§ **Problem to work on**: Repeat the records below in their entirety, exactly.

§ **Extracted records**:
=== Section Start ===

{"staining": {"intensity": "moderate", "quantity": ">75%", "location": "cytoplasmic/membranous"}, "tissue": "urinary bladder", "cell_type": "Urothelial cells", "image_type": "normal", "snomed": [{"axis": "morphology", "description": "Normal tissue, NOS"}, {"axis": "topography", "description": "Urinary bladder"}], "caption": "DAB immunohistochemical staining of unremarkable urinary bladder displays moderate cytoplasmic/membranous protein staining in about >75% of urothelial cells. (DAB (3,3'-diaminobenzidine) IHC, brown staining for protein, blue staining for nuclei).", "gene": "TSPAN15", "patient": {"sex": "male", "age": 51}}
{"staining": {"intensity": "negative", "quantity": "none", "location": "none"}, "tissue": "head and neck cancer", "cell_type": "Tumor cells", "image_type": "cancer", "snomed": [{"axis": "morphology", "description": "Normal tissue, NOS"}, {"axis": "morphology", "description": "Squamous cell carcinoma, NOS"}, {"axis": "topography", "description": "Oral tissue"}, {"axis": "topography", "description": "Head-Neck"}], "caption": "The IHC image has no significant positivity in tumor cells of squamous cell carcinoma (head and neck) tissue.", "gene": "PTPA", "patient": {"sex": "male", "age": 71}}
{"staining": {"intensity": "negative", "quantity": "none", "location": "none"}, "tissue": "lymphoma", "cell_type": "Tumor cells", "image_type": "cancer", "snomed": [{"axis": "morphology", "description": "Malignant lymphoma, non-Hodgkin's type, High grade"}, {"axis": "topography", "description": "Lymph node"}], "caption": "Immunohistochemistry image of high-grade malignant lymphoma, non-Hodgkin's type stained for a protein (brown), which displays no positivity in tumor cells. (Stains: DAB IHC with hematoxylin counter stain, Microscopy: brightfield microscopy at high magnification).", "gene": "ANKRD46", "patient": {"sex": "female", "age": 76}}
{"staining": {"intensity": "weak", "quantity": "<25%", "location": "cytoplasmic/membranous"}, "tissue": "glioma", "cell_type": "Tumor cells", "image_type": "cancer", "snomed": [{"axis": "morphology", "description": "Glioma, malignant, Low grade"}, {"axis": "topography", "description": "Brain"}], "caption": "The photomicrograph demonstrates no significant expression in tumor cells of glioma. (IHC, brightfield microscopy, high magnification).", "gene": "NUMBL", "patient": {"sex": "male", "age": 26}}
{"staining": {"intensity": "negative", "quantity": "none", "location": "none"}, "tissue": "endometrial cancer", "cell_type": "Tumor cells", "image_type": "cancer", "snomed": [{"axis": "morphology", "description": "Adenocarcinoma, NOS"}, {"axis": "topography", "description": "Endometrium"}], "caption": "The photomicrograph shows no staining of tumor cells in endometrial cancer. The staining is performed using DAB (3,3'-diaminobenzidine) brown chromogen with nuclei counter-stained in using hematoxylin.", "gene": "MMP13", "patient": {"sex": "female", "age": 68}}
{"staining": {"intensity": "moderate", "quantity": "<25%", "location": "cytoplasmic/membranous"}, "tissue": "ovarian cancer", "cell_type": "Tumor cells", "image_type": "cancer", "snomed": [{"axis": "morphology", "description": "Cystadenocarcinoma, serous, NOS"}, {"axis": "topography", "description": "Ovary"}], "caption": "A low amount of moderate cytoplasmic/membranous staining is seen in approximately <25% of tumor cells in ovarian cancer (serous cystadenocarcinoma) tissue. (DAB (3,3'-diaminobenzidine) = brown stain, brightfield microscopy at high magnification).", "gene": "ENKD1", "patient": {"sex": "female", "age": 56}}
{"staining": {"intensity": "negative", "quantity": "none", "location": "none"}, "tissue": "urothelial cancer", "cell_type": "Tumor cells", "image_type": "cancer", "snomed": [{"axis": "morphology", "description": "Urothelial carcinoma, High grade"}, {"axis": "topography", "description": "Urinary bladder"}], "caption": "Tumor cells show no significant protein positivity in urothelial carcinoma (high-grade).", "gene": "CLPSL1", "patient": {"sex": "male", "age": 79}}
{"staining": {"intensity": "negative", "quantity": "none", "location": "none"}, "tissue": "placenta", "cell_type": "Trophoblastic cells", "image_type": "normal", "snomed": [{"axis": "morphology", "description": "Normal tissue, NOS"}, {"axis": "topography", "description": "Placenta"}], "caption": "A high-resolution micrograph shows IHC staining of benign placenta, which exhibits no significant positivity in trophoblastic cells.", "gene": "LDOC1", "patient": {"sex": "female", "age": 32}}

=== Section End ===

§ **Reply to the task**:
{"staining": {"intensity": "moderate", "quantity": ">75%", "location": "cytoplasmic/membranous"}, "tissue": "urinary bladder", "cell_type": "Urothelial cells", "image_type": "normal", "snomed": [{"axis": "morphology", "description": "Normal tissue, NOS"}, {"axis": "topography", "description": "Urinary bladder"}], "caption": "DAB immunohistochemical staining of unremarkable urinary bladder displays moderate cytoplasmic/membranous protein staining in about >75% of urothelial cells. (DAB (3,3'-diaminobenzidine) IHC, brown staining for protein, blue staining for nuclei).", "gene": "TSPAN15", "patient": {"sex": "male", "age": 51}}
{"staining": {"intensity": "negative", "quantity": "none", "location": "none"}, "tissue": "head and neck cancer", "cell_type": "Tumor cells", "image_type": "cancer", "snomed": [{"axis": "morphology", "description": "Normal tissue, NOS"}, {"axis": "morphology", "description": "Squamous cell carcinoma, NOS"}, {"axis": "topography", "description": "Oral tissue"}, {"axis": "topography", "description": "Head-Neck"}], "caption": "The IHC image has no significant positivity in tumor cells of squamous cell carcinoma (head and neck) tissue.", "gene": "PTPA", "patient": {"sex": "male", "age": 71}}
{"staining": {"intensity": "negative", "quantity": "none", "location": "none"}, "tissue": "lymphoma", "cell_type": "Tumor cells", "image_type": "cancer", "snomed": [{"axis": "morphology", "description": "Malignant lymphoma, non-Hodgkin's type, High grade"}, {"axis": "topography", "description": "Lymph node"}], "caption": "Immunohistochemistry image of high-grade malignant lymphoma, non-Hodgkin's type stained for a protein (brown), which displays no positivity in tumor cells. (Stains: DAB IHC with hematoxylin counter stain, Microscopy: brightfield microscopy at high magnification).", "gene": "ANKRD46", "patient": {"sex": "female", "age": 76}}
{"staining": {"intensity": "weak", "quantity": "<25%", "location": "cytoplasmic/membranous"}, "tissue": "glioma", "cell_type": "Tumor cells", "image_type": "cancer", "snomed": [{"axis": "morphology", "description": "Glioma, malignant, Low grade"}, {"axis": "topography", "description": "Brain"}], "caption": "The photomicrograph demonstrates no significant expression in tumor cells of glioma. (IHC, brightfield microscopy, high magnification).", "gene": "NUMBL", "patient": {"sex": "male", "age": 26}}
{"staining": {"intensity": "negative", "quantity": "none", "location": "none"}, "tissue": "endometrial cancer", "cell_type": "Tumor cells", "image_type": "cancer", "snomed": [{"axis": "morphology", "description": "Adenocarcinoma, NOS"}, {"axis": "topography", "description": "Endometrium"}], "caption": "The photomicrograph shows no staining of tumor cells in endometrial cancer. The staining is performed using DAB (3,3'-diaminobenzidine) brown chromogen with nuclei counter-stained in using hematoxylin.", "gene": "MMP13", "patient": {"sex": "female", "age": 68}}
{"staining": {"intensity": "moderate", "quantity": "<25%", "location": "cytoplasmic/membranous"}, "tissue": "ovarian cancer", "cell_type": "Tumor cells", "image_type": "cancer", "snomed": [{"axis": "morphology", "description": "Cystadenocarcinoma, serous, NOS"}, {"axis": "topography", "description": "Ovary"}], "caption": "A low amount of moderate cytoplasmic/membranous staining is seen in approximately <25% of tumor cells in ovarian cancer (serous cystadenocarcinoma) tissue. (DAB (3,3'-diaminobenzidine) = brown stain, brightfield microscopy at high magnification).", "gene": "ENKD1", "patient": {"sex": "female", "age": 56}}
{"staining": {"intensity": "negative", "quantity": "none", "location": "none"}, "tissue": "urothelial cancer", "cell_type": "Tumor cells", "image_type": "cancer", "snomed": [{"axis": "morphology", "description": "Urothelial carcinoma, High grade"}, {"axis": "topography", "description": "Urinary bladder"}], "caption": "Tumor cells show no significant protein positivity in urothelial carcinoma (high-grade).", "gene": "CLPSL1", "patient": {"sex": "male", "age": 79}}
{"staining": {"intensity": "negative", "quantity": "none", "location": "none"}, "tissue": "placenta", "cell_type": "Trophoblastic cells", "image_type": "normal", "snomed": [{"axis": "morphology", "description": "Normal tissue, NOS"}, {"axis": "topography", "description": "Placenta"}], "caption": "A high-resolution micrograph shows IHC staining of benign placenta, which exhibits no significant positivity in trophoblastic cells.", "gene": "LDOC1", "patient": {"sex": "female", "age": 32}}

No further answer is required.